Charlie Megira & The Bet She'an Valley Hillbillies - Wharf Chambers, Leeds, 1 September
As my gig companion said at the time, this was like something out of a David Lynch film. Three groovy-looking customers who did twangy country somewhere in Hank Williams/Carter Family territory. But the twist was a lovely underpinning of bongos that gave it all a slightly unhinged feel, as well as the crackpot anti-humour of Charlie Megira. His between-songs "jokes" made Spike Milligan seem like Michael McIntyre.

Music for birds: Charlie Megira

Reso Kiknadze Trio - Rich Mix, Bethnal Green, London 2 October
Is it a bird, is it a plane? This wasn't a gig, it was a film screening with live musical accompaniment, and very nice it was too. Kote Mikaberidze's 1929 Soviet Georgian film My Grandmother has got to be seen to be believed (a delirious mix of Buster Keaton and Zazie Dans Le M├ętro as conceived by Kafka), and the Reso Kiknadze Trio applied some nice splashes of sound to proceedings - electronic squarks, rumbles, whistles and the like. Insane and fantastic.

Still from Mikaberidze's My Grandmother

Diaphram Failure - Stag's Head, Haggerston, London, 31 October
This gig was preceded by an in-car conversation with my long-suffering gig companion about PiL and Keith Levene (as you do). And, lo and behold, DF worked a not-entirely-un-PiL-like drone rock sound with a generous helping of their own pretty funny tomfoolery on top. I particularly liked the way the ranty singer shouted “What ya doing with my fucking shopping?” about 35 times in succession during one rather brilliant bit of the gig. There was lots of rackety percussion from shakers and whatever came to hand, and a real sense of a band that didn’t mind taking a few risks. And, as I've just realised, they were also in my best gigs of 2011 list - so there you go, consistent.

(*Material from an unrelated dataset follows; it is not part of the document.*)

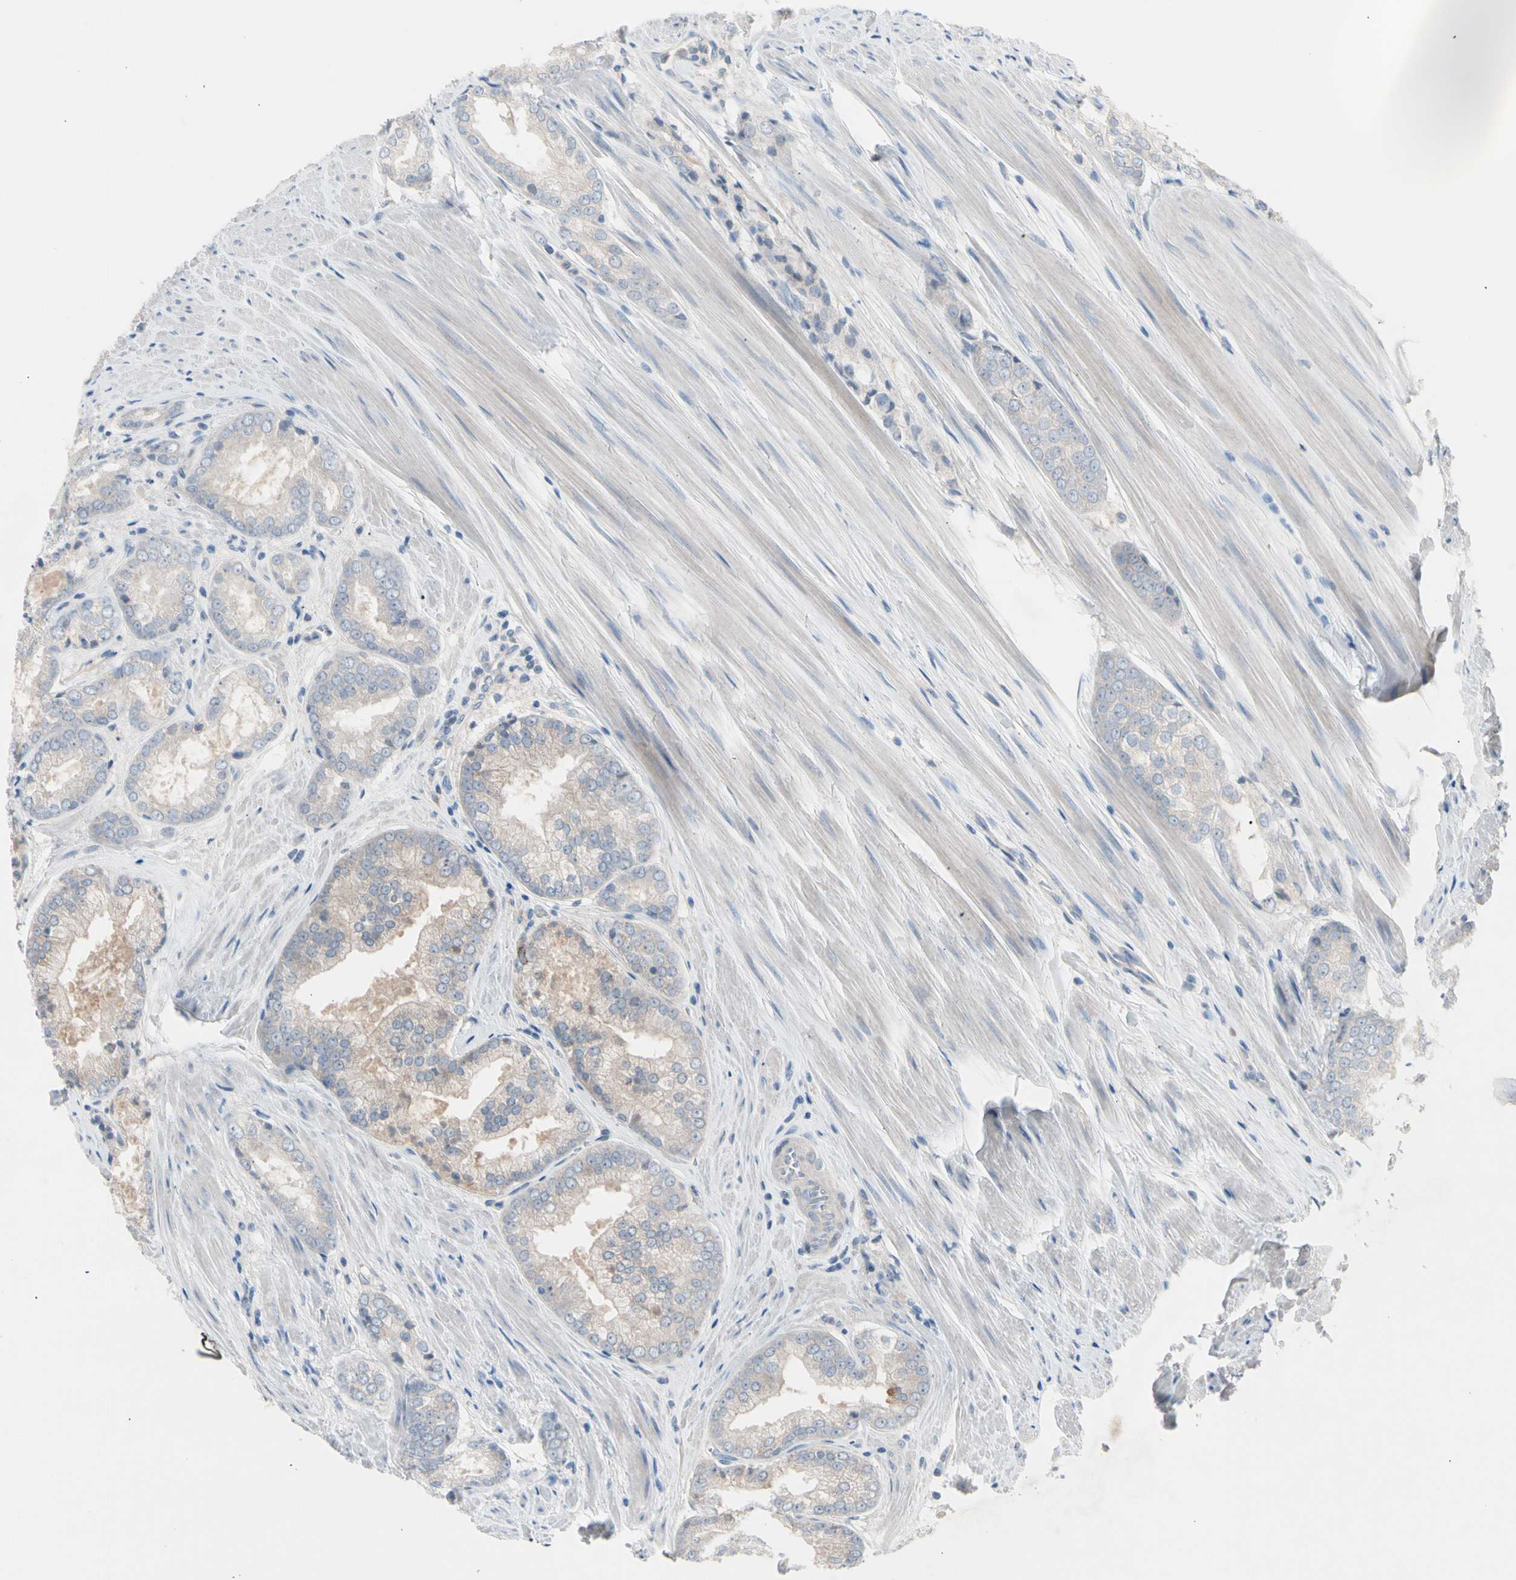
{"staining": {"intensity": "weak", "quantity": "25%-75%", "location": "cytoplasmic/membranous"}, "tissue": "prostate cancer", "cell_type": "Tumor cells", "image_type": "cancer", "snomed": [{"axis": "morphology", "description": "Adenocarcinoma, Low grade"}, {"axis": "topography", "description": "Prostate"}], "caption": "Approximately 25%-75% of tumor cells in human adenocarcinoma (low-grade) (prostate) demonstrate weak cytoplasmic/membranous protein expression as visualized by brown immunohistochemical staining.", "gene": "CASQ1", "patient": {"sex": "male", "age": 64}}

My Therapist Says Hot Damn - Taylor Johns, Coventry, 2 November
The highlight of a feminist punk night, MTSHD are a funny riot grrl-type band who don't seem to take themselves too seriously yet played some genuinely good stuff at this gig, including a very entertaining song with mock-grindcore growling from one of the women in the band. A few days after the gig I was admonished on Twitter from one of the group for making assumptions about the gender identity of one of the band members. But hey, I’m a no-offence-intended/no-grudges-held kinda guy and I’ve still put the band into my top gigs of the year list. Generous of me, eh?